Structure-Preserving Dimensionality Reduction

Updated 3 December 2025

SPDR is a framework of dimensionality reduction that preserves essential structures like local geometry, global relationships, and topological features.
It employs diverse methodologies such as Riemannian geometric mappings, subspace-preserving projections, and topology-aware techniques to maintain intrinsic data properties.
SPDR algorithms balance computational efficiency with rigorous mathematical guarantees, making them ideal for applications ranging from brain-computer interfaces to high-dimensional clustering.

Structure-Preserving Dimensionality Reduction (SPDR) refers to a broad family of dimensionality reduction frameworks, algorithms, and mathematical principles whose central objective is to produce low-dimensional representations of high-dimensional data that rigorously preserve meaningful structure—such as local geometry, global relationships, subspace configuration, intrinsic topology, or system dynamics—present in the original domain. Preservation of such structure is essential in applications where distances, clusters, manifolds, subspace arrangements, or dynamical invariants carry direct interpretability, impact downstream tasks, or encode scientific knowledge. SPDR encompasses Riemannian manifold DR, union-of-subspaces methods, topology- and homology-preserving techniques, model reduction for dynamical systems, and density or correlation-preserving approaches.

DATASET CONTENT.

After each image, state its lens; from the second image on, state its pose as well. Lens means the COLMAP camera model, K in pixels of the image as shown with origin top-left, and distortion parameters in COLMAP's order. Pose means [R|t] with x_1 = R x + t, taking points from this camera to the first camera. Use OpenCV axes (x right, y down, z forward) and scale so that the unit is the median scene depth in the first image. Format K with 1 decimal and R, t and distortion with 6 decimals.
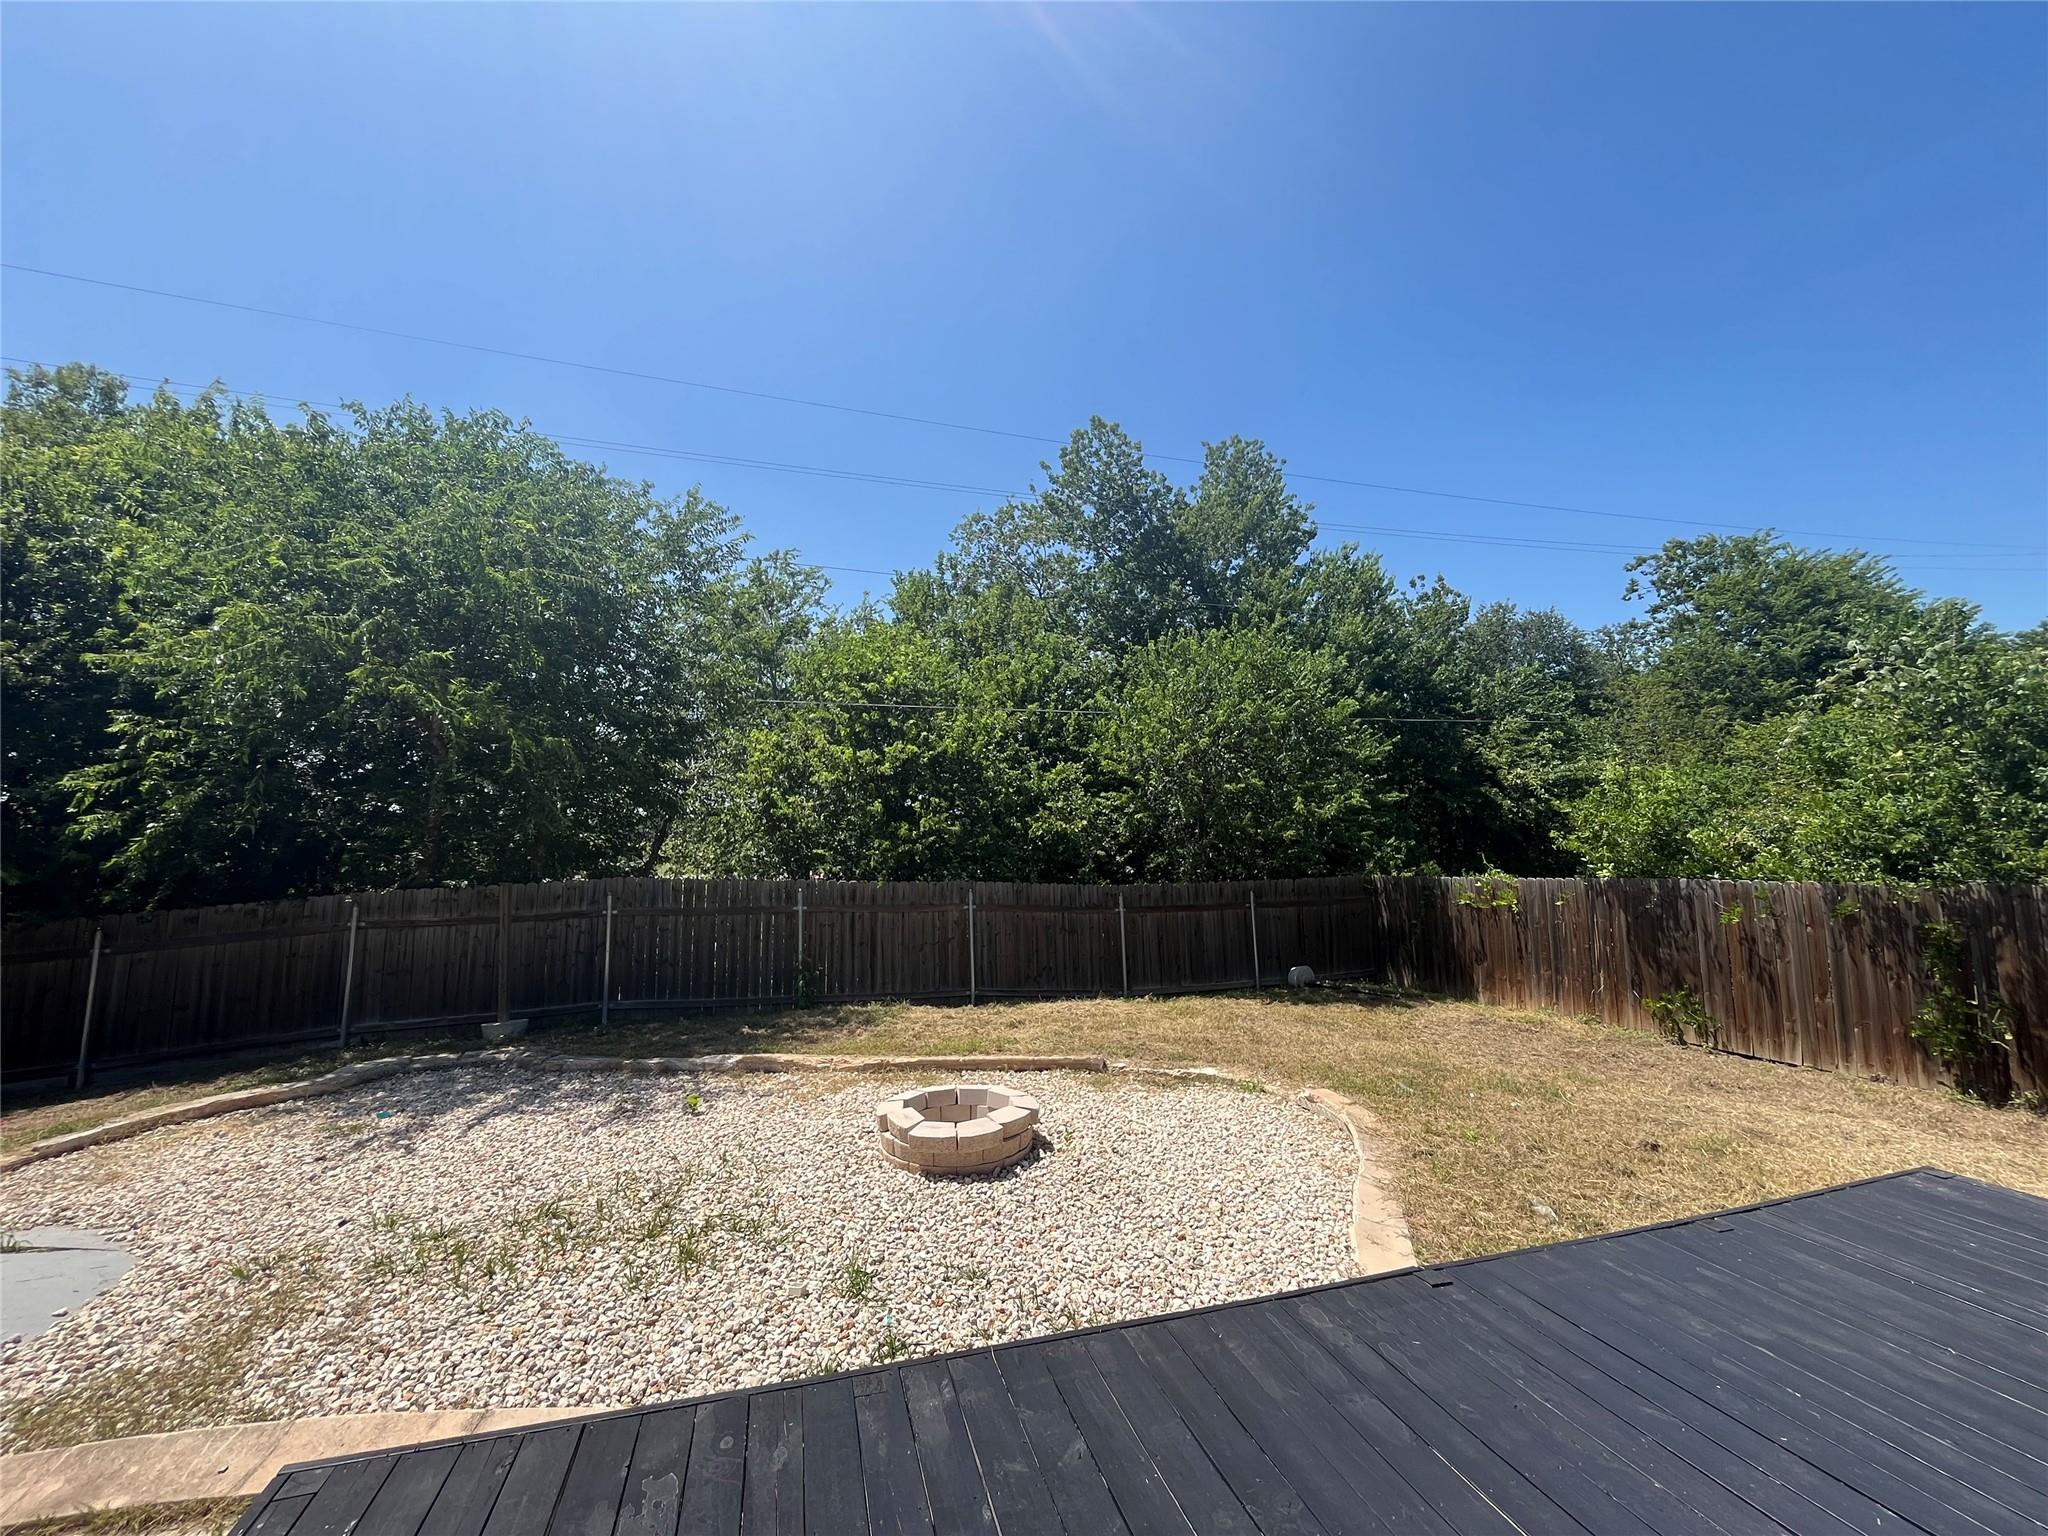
lens RADIAL K [[817.8, 0, 1024.0], [0, 817.8, 768.0], [0, 0, 1]] dist [-0.000904, 0.000052]
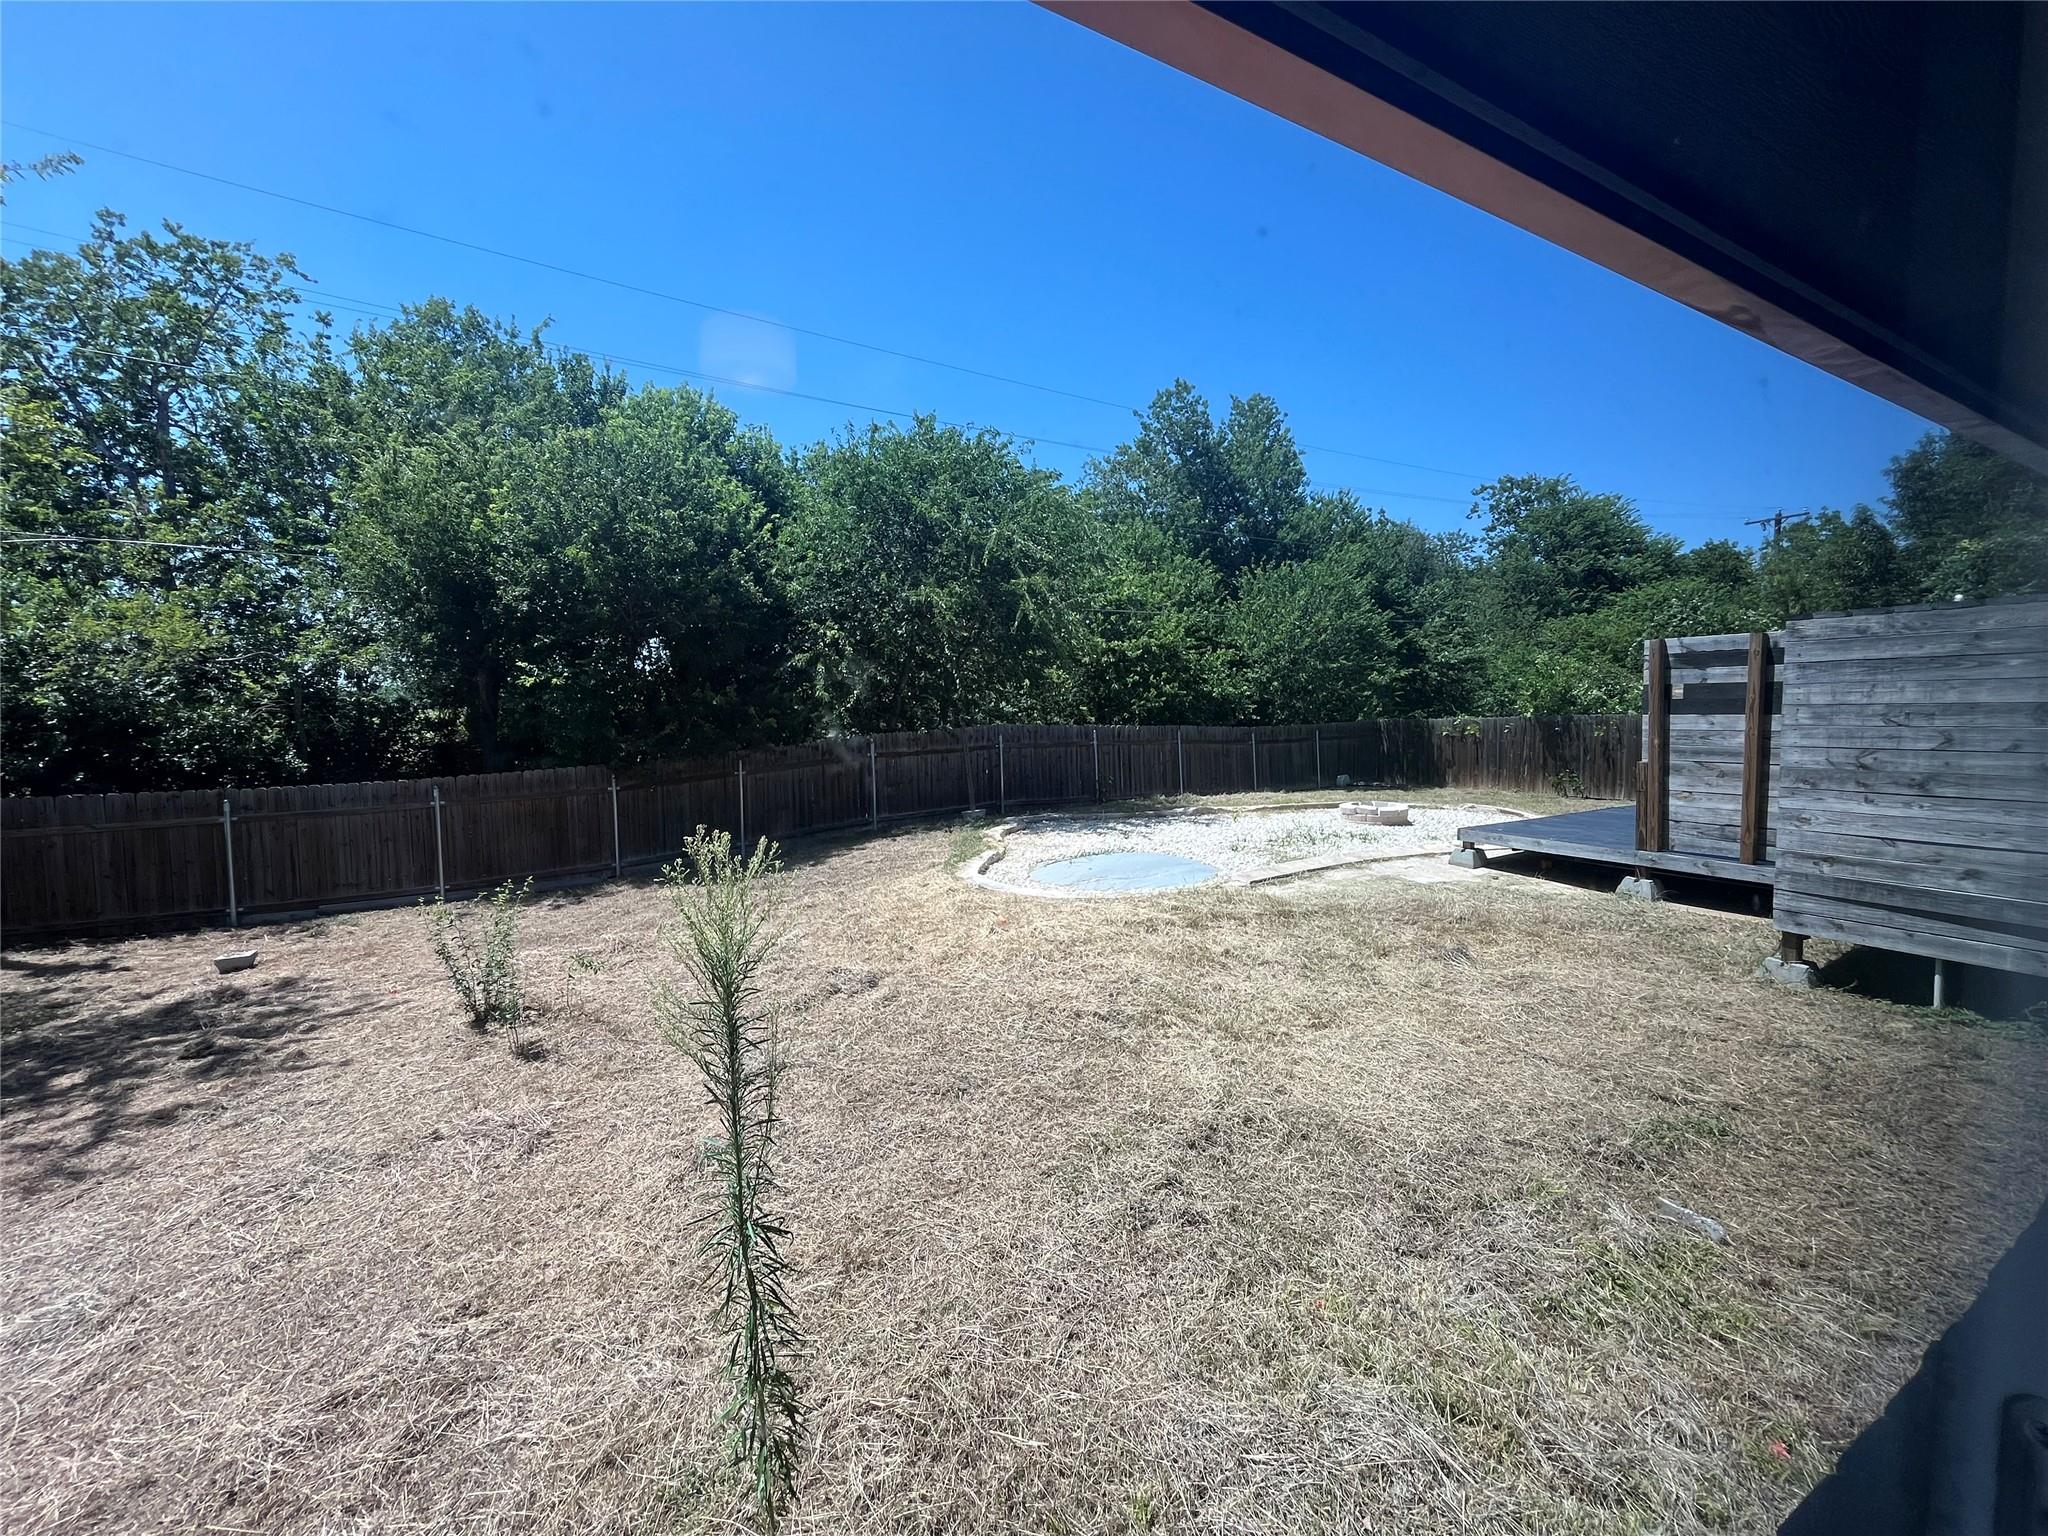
lens RADIAL K [[817.8, 0, 1024.0], [0, 817.8, 768.0], [0, 0, 1]] dist [-0.000904, 0.000052]
pose [[0.974513, -0.025791, 0.222845, -0.668800], [-0.010832, 0.986800, 0.161578, -0.031157], [-0.224071, -0.159874, 0.961370, -0.444548]]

TASKS TO PERFORM.
[a] Transcribe the part of the SPDR page that begins at the words "Updated 3 December" and stops after "to high-dimensional clustering.".
[b] Which two applications does the SPDR page name as the range that SPDR algorithms are ideal for?
[c] Do these statements agree with the SPDR page? Answer yes or no for each, quoting the deciding words. (i) SPDR uses Riemannian geometric mappings. (ii) SPDR algorithms give up mathematical guarantees in favor of computational speed. (iii) SPDR covers model reduction for dynamical systems.

OUTPUTS BY TASK.
[a]
Updated 3 December 2025

SPDR is a framework of dimensionality reduction that preserves essential structures like local geometry, global relationships, and topological features.
It employs diverse methodologies such as Riemannian geometric mappings, subspace-preserving projections, and topology-aware techniques to maintain intrinsic data properties.
SPDR algorithms balance computational efficiency with rigorous mathematical guarantees, making them ideal for applications ranging from brain-computer interfaces to high-dimensional clustering.

[b] Brain-computer interfaces and high-dimensional clustering.

[c]
(i) Yes: "It employs diverse methodologies such as Riemannian geometric mappings"
(ii) No: "SPDR algorithms balance computational efficiency with rigorous mathematical guarantees"
(iii) Yes: "SPDR encompasses Riemannian manifold DR, union-of-subspaces methods, topology- and homology-preserving techniques, model reduction for dynamical systems"